While CrowdStrike announced that the occurrence wasn’t “a security incident or cyberattack,” impacted companies should remember that the definitions of “cybersecurity incident” and “information systems” for purposes Item 1.05 of Form 8-K are very broad.

Cybersecurity incident means an unauthorized occurrence, or a series of related unauthorized occurrences, on or conducted through a registrant’s information systems that jeopardizes the confidentiality, integrity, or availability of a registrant’s information systems or any information residing therein.

Information systems means electronic information resources, owned or used by the registrant, including physical or virtual infrastructure controlled by such information resources, or components thereof, organized for the collection, processing, maintenance, use, sharing, dissemination, or disposition of the registrant’s information to maintain or support the registrant’s operations.

The adopting release also noted that the word “unauthorized” is meant to be broadly interpreted:

One commenter sought clarification of whether the definition encompasses accidental incidents, such as chance technology outages, that do not involve a malicious actor, while another commenter advocated broadening the definition to any incident materially disrupting operations, regardless of what precipitated it. …

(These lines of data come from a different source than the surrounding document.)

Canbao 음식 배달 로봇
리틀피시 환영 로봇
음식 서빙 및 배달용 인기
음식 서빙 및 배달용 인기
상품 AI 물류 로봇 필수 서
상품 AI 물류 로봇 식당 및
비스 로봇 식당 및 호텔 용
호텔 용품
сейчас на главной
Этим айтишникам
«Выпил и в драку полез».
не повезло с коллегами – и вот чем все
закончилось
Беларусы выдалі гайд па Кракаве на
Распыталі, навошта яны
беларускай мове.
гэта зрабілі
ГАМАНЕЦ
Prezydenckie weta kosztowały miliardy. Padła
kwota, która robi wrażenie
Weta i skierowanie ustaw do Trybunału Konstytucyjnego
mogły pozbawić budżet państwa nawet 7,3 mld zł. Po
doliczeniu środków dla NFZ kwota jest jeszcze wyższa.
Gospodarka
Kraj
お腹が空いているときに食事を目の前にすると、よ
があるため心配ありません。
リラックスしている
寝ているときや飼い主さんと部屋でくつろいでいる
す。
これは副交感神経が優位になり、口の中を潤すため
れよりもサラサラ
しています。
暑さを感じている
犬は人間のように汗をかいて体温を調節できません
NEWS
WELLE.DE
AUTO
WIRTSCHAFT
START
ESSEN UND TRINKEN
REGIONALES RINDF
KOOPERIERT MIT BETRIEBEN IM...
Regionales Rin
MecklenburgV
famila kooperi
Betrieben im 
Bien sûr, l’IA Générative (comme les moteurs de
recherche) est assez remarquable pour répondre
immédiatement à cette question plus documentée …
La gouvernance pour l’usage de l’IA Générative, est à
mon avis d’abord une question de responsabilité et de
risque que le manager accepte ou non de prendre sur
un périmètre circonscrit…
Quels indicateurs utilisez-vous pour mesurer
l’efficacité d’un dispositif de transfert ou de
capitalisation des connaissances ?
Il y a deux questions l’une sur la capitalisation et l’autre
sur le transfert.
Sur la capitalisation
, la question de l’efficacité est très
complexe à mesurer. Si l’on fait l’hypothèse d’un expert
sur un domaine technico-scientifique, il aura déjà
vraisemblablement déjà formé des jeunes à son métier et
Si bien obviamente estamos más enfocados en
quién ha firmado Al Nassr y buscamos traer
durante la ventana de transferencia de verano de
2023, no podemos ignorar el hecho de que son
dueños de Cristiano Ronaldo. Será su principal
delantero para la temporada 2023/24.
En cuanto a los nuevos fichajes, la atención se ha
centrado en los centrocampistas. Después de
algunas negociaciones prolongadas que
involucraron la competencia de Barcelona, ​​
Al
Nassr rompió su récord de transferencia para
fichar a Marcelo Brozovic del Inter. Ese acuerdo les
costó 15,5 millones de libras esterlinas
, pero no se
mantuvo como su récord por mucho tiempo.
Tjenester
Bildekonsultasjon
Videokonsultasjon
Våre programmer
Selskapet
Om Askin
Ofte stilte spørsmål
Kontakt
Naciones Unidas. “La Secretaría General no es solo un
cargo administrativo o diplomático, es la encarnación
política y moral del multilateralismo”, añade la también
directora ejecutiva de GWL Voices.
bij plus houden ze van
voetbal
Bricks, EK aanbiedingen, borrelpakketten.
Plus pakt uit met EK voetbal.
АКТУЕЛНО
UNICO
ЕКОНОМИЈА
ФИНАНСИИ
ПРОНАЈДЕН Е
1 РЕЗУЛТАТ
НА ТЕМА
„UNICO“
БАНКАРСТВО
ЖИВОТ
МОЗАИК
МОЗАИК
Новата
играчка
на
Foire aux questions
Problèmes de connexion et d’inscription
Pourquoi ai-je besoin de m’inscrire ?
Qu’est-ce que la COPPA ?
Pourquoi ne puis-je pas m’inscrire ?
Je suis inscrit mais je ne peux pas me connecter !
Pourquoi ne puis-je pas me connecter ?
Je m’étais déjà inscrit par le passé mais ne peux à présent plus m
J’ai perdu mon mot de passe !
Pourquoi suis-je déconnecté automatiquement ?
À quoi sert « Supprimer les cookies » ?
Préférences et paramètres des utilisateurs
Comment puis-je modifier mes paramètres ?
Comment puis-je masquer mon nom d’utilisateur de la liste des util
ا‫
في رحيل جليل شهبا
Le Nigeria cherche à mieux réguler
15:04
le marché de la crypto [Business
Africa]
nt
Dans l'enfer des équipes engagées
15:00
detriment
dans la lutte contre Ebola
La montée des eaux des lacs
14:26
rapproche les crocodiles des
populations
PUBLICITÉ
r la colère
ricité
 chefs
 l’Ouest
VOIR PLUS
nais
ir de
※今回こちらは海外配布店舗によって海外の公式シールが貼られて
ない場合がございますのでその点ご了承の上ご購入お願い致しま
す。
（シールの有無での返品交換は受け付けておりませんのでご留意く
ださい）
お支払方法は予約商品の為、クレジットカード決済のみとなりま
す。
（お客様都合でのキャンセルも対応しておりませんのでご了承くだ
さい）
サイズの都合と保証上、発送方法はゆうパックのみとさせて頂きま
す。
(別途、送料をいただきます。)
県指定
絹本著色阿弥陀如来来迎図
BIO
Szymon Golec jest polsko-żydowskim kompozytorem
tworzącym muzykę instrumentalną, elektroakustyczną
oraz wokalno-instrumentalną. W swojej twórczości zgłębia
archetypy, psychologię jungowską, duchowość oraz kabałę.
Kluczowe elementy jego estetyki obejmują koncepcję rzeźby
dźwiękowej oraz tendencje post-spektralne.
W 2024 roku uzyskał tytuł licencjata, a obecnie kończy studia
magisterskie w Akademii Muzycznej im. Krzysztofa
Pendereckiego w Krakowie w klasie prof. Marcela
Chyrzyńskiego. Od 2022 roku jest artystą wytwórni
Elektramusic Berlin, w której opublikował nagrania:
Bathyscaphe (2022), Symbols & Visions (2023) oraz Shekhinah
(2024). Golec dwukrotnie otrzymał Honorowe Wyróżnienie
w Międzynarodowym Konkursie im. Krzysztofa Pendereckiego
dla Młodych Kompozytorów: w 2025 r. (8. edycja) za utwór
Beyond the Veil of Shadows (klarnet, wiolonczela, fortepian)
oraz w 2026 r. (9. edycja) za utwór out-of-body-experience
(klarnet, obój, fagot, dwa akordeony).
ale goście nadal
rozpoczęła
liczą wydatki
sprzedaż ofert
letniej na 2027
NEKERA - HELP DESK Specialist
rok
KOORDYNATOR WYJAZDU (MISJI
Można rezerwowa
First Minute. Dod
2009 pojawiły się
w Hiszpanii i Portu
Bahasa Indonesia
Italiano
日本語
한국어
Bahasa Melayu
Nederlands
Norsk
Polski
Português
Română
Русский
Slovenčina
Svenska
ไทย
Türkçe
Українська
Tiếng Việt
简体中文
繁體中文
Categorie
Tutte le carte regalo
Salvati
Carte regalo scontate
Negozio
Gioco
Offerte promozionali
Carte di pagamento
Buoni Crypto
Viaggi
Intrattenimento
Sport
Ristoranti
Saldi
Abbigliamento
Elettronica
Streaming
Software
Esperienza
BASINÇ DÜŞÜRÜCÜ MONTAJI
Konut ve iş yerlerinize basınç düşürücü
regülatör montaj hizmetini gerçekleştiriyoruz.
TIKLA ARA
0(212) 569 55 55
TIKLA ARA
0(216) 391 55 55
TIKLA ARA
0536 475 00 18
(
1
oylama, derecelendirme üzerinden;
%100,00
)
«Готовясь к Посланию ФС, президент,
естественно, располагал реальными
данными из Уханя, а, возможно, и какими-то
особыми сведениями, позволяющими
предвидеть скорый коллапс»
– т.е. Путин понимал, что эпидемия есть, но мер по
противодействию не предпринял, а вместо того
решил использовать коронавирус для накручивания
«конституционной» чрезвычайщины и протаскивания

We are also retaining “unauthorized” in the incident definition as proposed. In general, we believe that an accidental occurrence is an unauthorized occurrence. Therefore, we note that an accidental occurrence may be a cybersecurity incident under our definition, even if there is no confirmed malicious activity. For example, if a company’s customer data are accidentally exposed, allowing unauthorized access to such data, the data breach would constitute a “cybersecurity incident” that would necessitate a materiality analysis to determine whether disclosure under Item 1.05 of Form 8-K is required.

The SEC has noted on its homepage that it is monitoring for market-related impacts of this “widespread IT disruption.” Maybe at some point the Staff will also clarify how to apply the “cybersecurity incident” definition to outages like this. In the meantime, companies will need to gather facts internally and assess with counsel whether their situation meets the definition of “cybersecurity incident” with the guidance we do have — including the adopting release and CDIs.

While it appears here, based on public reporting to date, that no data has been exposed nor systems accessed, this broad interpretation of “unauthorized” to include “accidental” has people scratching their heads, wondering whether including this type of software glitch in the universe of 8-K triggering events renders the “security” aspect of the rules meaningless. That said, some impacted companies clearly had issues with the “availability” of their information systems. If companies determine that a cybersecurity incident has occurred, they will need to assess whether it is material.